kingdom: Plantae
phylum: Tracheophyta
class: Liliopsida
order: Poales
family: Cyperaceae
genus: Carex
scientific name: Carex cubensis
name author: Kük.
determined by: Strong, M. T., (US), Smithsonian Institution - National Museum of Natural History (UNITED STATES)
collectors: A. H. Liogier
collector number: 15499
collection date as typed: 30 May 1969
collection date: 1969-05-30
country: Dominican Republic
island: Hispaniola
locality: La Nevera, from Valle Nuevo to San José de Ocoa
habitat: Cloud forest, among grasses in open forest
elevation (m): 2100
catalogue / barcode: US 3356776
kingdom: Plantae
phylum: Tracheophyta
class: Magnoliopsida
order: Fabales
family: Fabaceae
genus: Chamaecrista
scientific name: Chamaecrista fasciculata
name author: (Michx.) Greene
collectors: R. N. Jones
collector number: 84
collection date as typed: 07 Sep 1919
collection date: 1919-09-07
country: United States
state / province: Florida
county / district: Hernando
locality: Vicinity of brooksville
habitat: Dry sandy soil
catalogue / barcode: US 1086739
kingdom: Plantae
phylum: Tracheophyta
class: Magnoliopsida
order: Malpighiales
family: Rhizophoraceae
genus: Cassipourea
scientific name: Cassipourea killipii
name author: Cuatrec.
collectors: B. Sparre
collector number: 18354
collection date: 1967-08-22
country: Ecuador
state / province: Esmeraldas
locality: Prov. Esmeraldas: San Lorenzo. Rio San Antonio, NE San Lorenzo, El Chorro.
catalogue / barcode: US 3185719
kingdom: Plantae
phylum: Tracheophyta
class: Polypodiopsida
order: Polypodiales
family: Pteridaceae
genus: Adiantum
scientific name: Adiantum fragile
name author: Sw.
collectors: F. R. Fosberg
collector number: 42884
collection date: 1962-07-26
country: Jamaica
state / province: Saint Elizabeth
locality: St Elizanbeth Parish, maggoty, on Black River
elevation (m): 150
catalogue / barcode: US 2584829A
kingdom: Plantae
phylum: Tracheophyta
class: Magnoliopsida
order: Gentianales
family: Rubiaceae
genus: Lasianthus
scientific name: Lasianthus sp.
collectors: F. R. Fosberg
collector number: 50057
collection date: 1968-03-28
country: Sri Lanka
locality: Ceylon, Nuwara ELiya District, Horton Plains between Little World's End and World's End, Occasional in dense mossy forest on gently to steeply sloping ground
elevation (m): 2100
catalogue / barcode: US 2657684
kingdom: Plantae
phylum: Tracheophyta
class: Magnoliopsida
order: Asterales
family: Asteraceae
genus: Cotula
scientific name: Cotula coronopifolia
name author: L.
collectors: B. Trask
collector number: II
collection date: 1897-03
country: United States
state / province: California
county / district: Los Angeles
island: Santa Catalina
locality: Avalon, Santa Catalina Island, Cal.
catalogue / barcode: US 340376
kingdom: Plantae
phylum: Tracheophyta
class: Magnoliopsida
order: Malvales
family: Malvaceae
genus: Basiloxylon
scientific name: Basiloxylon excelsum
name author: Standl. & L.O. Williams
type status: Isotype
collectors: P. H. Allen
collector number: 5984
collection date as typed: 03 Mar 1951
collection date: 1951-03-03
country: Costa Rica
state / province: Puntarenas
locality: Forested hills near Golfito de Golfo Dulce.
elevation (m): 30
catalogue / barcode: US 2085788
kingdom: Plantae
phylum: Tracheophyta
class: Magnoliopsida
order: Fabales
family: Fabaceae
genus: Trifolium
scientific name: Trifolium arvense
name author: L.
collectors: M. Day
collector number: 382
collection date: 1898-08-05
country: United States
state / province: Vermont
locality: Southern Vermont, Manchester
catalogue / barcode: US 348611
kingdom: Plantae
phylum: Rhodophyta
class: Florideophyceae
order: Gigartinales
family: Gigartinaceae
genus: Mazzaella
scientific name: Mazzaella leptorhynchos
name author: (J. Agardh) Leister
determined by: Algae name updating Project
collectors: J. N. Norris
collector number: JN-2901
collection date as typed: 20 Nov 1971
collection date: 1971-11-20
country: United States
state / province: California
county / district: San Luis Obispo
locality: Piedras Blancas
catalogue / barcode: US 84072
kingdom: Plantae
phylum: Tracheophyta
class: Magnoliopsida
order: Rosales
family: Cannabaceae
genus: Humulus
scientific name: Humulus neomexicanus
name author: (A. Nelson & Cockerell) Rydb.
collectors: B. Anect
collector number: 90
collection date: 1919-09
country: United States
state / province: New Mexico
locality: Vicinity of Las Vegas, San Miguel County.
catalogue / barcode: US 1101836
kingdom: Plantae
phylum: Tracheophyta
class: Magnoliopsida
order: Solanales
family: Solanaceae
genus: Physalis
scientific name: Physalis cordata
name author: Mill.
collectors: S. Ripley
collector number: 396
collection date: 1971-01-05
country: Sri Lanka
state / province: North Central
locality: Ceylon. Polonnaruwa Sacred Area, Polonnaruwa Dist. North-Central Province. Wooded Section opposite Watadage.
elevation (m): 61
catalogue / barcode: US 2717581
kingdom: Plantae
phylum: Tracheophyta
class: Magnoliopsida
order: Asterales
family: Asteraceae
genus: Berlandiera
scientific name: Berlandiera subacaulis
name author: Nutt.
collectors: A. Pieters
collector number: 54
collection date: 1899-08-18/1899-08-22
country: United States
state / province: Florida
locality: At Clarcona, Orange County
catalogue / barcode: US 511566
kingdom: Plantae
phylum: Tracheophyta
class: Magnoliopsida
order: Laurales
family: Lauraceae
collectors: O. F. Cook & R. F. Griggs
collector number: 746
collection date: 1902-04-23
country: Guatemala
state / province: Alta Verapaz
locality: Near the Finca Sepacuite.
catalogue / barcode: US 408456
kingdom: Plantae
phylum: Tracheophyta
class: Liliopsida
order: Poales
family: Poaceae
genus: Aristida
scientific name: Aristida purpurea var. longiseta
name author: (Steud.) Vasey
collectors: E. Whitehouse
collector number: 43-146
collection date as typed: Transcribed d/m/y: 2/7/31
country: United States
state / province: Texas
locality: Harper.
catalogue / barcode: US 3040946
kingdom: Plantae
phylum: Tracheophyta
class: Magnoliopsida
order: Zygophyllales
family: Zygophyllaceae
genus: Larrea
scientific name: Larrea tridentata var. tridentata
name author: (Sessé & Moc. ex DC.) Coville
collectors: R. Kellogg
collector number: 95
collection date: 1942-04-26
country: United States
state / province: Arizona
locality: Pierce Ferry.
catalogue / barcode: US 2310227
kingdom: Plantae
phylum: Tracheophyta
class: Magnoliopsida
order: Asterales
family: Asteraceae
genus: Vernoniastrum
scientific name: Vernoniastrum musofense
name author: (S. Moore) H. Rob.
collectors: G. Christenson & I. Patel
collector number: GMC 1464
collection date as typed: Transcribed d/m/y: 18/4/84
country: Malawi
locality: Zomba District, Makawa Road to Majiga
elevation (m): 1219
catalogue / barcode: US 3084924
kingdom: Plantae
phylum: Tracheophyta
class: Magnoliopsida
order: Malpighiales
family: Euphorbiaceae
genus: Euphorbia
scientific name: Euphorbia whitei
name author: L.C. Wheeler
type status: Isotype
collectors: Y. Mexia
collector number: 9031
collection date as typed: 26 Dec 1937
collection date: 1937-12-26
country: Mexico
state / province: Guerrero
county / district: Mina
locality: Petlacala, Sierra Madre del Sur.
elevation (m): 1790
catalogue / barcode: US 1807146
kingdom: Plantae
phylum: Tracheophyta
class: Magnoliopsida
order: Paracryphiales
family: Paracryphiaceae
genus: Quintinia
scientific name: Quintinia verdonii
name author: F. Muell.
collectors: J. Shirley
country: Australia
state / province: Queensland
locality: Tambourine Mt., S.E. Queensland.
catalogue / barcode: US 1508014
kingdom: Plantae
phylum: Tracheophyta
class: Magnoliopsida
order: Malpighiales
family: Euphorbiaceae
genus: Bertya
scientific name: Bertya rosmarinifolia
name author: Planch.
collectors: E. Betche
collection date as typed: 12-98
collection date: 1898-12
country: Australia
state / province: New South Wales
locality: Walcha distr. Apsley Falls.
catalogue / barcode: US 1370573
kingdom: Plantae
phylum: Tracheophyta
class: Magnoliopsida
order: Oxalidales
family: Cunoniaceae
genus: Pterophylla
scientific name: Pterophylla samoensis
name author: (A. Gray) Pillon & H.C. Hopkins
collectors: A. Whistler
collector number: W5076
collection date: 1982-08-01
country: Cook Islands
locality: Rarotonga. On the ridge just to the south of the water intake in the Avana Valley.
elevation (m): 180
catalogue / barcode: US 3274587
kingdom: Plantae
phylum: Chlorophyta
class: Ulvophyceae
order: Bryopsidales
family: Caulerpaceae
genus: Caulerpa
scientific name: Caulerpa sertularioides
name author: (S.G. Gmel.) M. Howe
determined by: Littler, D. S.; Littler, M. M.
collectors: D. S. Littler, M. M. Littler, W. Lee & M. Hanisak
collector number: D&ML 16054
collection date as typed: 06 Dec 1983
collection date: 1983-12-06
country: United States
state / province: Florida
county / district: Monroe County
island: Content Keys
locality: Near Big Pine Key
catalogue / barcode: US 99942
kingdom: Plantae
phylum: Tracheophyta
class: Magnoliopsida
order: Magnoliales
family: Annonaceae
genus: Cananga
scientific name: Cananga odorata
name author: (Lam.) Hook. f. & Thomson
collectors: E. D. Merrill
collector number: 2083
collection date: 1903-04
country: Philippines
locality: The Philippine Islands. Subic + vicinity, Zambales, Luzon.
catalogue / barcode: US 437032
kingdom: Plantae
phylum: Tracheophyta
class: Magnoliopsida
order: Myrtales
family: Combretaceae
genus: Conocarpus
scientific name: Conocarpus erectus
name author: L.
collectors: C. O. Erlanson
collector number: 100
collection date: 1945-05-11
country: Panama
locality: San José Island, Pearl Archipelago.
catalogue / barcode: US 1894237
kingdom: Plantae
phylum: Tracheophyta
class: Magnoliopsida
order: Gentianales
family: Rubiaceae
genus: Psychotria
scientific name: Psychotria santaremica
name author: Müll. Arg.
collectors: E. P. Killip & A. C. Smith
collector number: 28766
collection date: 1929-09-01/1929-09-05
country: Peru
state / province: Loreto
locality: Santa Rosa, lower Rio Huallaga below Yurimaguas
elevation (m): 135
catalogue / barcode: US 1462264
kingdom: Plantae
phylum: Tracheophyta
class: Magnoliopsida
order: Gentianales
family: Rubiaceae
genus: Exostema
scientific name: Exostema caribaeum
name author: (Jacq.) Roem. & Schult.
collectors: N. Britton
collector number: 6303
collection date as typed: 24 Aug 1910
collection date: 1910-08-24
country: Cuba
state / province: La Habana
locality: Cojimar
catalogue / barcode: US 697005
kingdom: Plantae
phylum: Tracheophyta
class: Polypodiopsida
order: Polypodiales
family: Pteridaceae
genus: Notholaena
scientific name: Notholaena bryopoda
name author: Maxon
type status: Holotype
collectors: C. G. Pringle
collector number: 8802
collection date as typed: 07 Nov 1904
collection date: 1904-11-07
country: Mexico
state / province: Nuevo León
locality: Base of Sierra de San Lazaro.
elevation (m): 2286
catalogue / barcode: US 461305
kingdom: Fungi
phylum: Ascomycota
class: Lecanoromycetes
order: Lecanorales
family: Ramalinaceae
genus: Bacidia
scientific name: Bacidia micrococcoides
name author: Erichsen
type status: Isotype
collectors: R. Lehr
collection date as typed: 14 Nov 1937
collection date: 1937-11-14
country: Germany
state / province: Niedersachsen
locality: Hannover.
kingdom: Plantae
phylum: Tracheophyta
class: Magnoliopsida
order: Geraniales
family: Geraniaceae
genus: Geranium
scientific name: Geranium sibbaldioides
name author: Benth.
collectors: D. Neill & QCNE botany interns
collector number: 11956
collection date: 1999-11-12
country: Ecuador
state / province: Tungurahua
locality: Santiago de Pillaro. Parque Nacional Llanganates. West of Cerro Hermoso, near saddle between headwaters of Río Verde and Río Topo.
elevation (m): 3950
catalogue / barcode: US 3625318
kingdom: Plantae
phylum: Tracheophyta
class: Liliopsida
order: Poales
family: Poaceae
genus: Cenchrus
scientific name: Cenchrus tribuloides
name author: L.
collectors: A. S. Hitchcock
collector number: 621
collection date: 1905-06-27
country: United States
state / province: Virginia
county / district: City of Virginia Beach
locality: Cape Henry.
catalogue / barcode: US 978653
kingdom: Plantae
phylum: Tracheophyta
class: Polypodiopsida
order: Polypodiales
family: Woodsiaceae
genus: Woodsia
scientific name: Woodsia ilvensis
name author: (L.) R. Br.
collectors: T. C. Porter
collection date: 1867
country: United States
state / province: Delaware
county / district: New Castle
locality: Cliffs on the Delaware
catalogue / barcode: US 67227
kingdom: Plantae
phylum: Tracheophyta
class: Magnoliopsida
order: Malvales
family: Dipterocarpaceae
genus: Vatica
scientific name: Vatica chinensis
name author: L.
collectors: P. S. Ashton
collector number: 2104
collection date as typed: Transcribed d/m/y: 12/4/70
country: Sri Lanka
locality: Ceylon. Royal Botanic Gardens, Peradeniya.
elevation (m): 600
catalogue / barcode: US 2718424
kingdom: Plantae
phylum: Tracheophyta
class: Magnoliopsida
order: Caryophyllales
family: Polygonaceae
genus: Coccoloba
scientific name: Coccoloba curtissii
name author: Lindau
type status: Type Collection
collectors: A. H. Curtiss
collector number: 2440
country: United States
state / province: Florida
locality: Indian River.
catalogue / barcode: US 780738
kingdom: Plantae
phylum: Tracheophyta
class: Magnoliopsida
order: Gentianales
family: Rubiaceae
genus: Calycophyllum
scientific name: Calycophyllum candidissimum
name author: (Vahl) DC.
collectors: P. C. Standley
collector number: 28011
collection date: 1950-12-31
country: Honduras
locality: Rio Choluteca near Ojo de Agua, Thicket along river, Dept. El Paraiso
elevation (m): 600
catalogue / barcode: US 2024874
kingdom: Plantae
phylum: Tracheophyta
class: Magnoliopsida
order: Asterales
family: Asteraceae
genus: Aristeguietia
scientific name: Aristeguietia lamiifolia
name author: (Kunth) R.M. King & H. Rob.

_ _ _ _

(Your objective) Retype from the listing above every line, starting with the line that contains "genus: Pterophylla" and going on through the line that contains "name author: (S.G. Gmel.) M. Howe", with both of those lines included.

(Worked answer)
genus: Pterophylla
scientific name: Pterophylla samoensis
name author: (A. Gray) Pillon & H.C. Hopkins
collectors: A. Whistler
collector number: W5076
collection date: 1982-08-01
country: Cook Islands
locality: Rarotonga. On the ridge just to the south of the water intake in the Avana Valley.
elevation (m): 180
catalogue / barcode: US 3274587
kingdom: Plantae
phylum: Chlorophyta
class: Ulvophyceae
order: Bryopsidales
family: Caulerpaceae
genus: Caulerpa
scientific name: Caulerpa sertularioides
name author: (S.G. Gmel.) M. Howe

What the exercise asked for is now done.